Des insultes à l'avalanche de coups : cinq jeunes femmes ont raconté, ce mardi 19 mai devant le tribunal de Thonon-les-Bains en Haute-Savoie, leur agression par cinq hommes au sortir d'une discothèque de Genève en 2018, quand la fin de soirée a viré à la "scène de guerre" selon des témoins.
"On n'insulte pas les gens de +gros+. On appelle ça de la grossophobie." La première à avoir reçu coups de poings et coups de pied, dans le ventre et la tête, n'a pas voulu se taire ce soir-là. Au "grosse" qu'on lui lance comme une insulte, elle répond par d'autres avant de finir au sol, baignant dans son sang. "Pour moi, elle était morte. La scène était vraiment irréelle." Dans la nuit genevoise, vers cinq heures du matin, quatre jeunes femmes ont vu cette première scène de violences. L'une décide d'intervenir, les autres suivent. Et toutes sont frappées. Jetée au sol et rouée de coups à son tour, une devra subir, entre la vie et la mort, une opération du cerveau en urgence.À l'audience, les victimes arrivent masquées, comme chacun dans la salle, crise sanitaire oblige. Certaines dissimulent aussi leurs visages par une cagoule de protection jetable, parfois des lunettes de soleil. Par "peur des représailles" cette fois, selon l'une d'elles. "Je veux bien l'égalité des sexes, dit une autre, je veux bien tout ce que vous voulez. Mais on va faire quoi face à eux (les prévenus, ndlr), sérieux ? Je ne comprends pas leur intérêt de se battre contre des personnes plus faibles, face à qui l'on sait qu'on va gagner. Pourquoi ? C'est ce que je voudrais savoir." À la première femme attaquée, le procureur Étienne Moreau demande: "Vous donneriez quoi comme conseil à votre fille si elle se faisait insulter dans la rue ? De répondre ou de se laisser faire ?" La victime hésite, puis répond : "Il ne faut pas se laisser faire".
"Bâillonner"
Sur le banc des parties civiles, les questions et les attentes sont nombreuses, la souffrance réelle. Et l'impossibilité d'entendre la contradiction souvent criante. Un à un, lors d'une audience tendue, des avocats de la défense le font remarquer
en rappelant "le principe du contradictoire", comme Me Laurent Bizien dans ses nombreux éclats face à la présidente Annabelle Le Texier. "Le principe même d'un procès en France est de pouvoir interroger les victimes, soulève Me Fadila Tabani-Surmont face à l'opposition d'une des femmes. On relève simplement des contradictions" entre les témoignages. "On est déjà masqué, Madame la présidente. Si en plus on se fait bâillonner...", abonde, agacé, Me Laurent Pascal.

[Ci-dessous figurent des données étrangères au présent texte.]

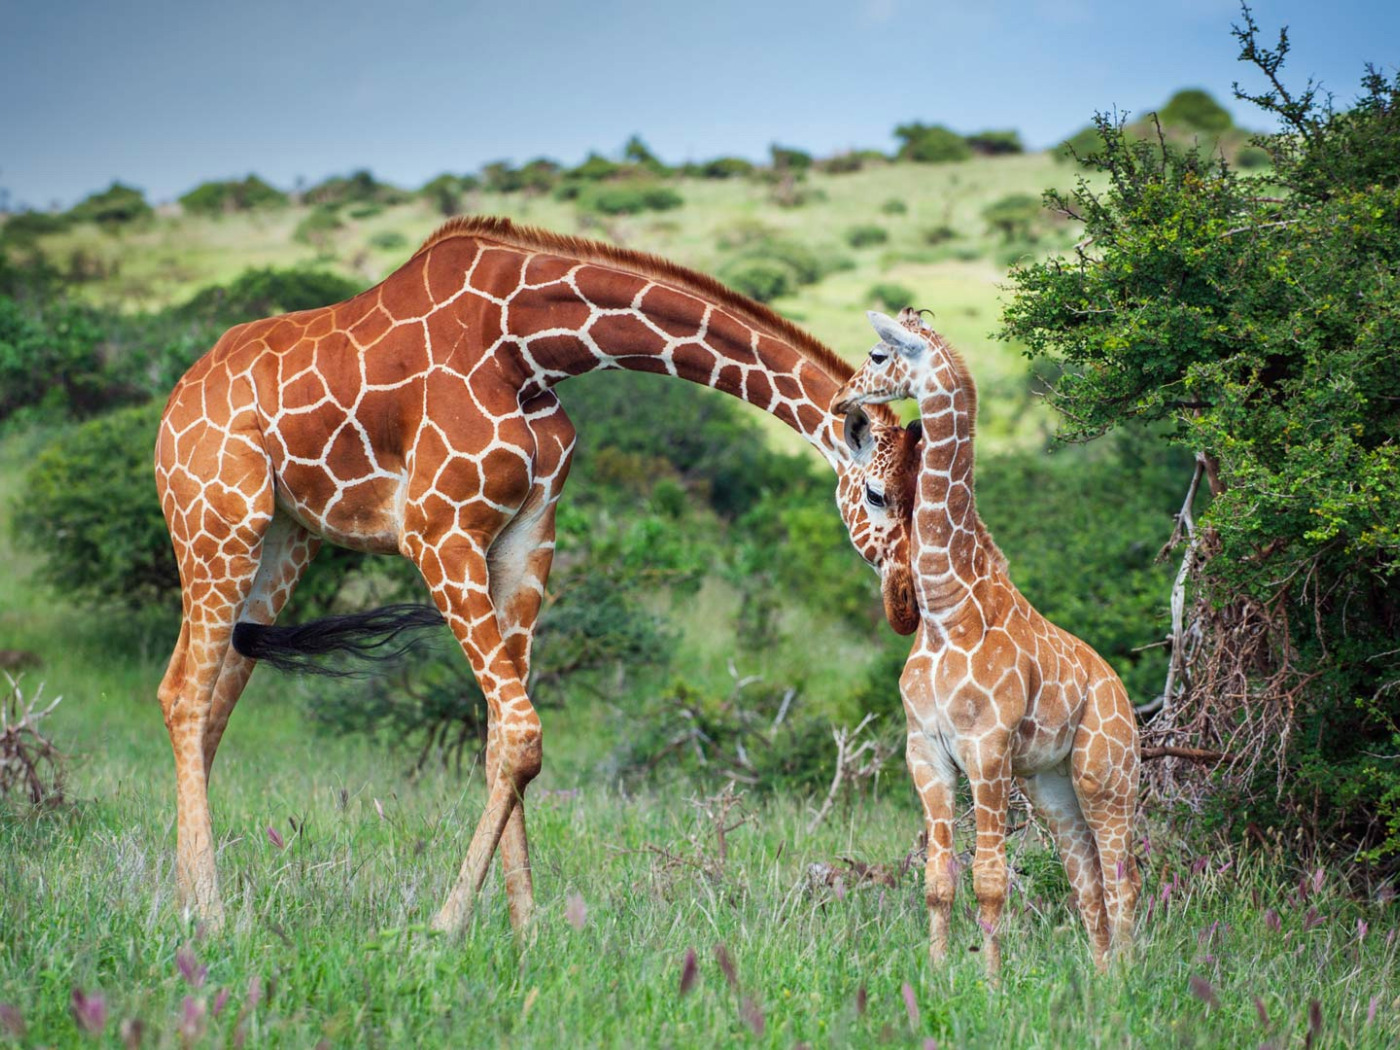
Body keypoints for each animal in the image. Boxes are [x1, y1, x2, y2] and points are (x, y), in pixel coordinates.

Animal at [156, 211, 918, 929]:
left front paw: (526, 931)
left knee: (204, 697)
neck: (528, 348)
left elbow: (504, 737)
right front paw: (446, 925)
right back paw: (212, 913)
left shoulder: (528, 534)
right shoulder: (439, 531)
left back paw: (185, 898)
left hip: (284, 540)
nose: (907, 605)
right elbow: (522, 732)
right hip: (216, 522)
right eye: (879, 495)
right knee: (186, 695)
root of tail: (175, 399)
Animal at [828, 308, 1136, 985]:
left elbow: (991, 880)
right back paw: (1103, 982)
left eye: (878, 354)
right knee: (1087, 881)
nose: (841, 399)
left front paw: (992, 986)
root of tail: (1123, 694)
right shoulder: (926, 751)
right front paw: (938, 973)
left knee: (1123, 879)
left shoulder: (988, 751)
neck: (949, 610)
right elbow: (938, 879)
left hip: (1107, 777)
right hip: (1052, 784)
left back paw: (1131, 978)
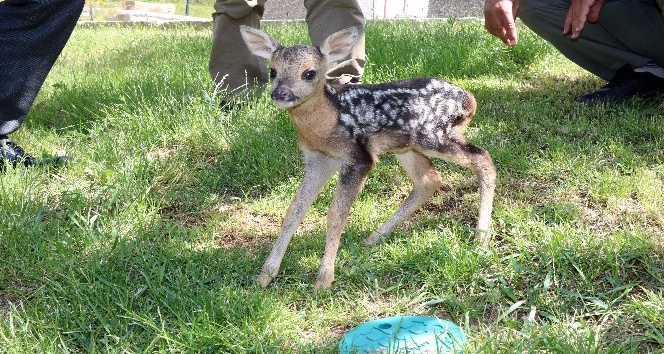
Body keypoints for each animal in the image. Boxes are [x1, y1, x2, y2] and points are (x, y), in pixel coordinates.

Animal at [241, 27, 496, 288]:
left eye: (309, 73)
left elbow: (336, 216)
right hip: (406, 146)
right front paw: (266, 274)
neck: (328, 121)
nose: (280, 93)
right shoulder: (318, 160)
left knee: (483, 158)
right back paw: (375, 236)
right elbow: (294, 211)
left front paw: (323, 279)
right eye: (273, 71)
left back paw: (481, 238)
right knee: (430, 180)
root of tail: (470, 100)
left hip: (435, 135)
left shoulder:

Une certitude, prévenus et victimes étaient tous alcoolisés cette nuit-là. Le reste est plus flou: parmi les agresseurs, l'un portait un "tee-shirt jaune", un autre avait "la peau noire" et "un tee-shirt noir"; on parle d'une béquille, d'un homme avec un bras en écharpe. Il y a aussi des traces ADN des victimes retrouvées sur deux des mis en cause, et les images nocturnes de vidéo-surveillance. Les prévenus contestent, à des degrés divers, leur participation aux faits et toute la difficulté pour le tribunal est de déterminer l'auteur de chacun des faits, alors que la scène était "dynamique", souligne Me Julien Charle en défense. Dans ces conditions, "difficile de dire qu'on a tout vu", considère l'avocat.
Poursuivis pour des violences volontaires aggravées ayant parfois entraîné une incapacité totale de travail supérieure à huit jours, les cinq prévenus originaires de Haute-Savoie, âgés de 22 à 25 ans, pour certains en état de récidive légale, encourent des peines de sept à vingt ans de prison. Le procès se poursuit mercredi.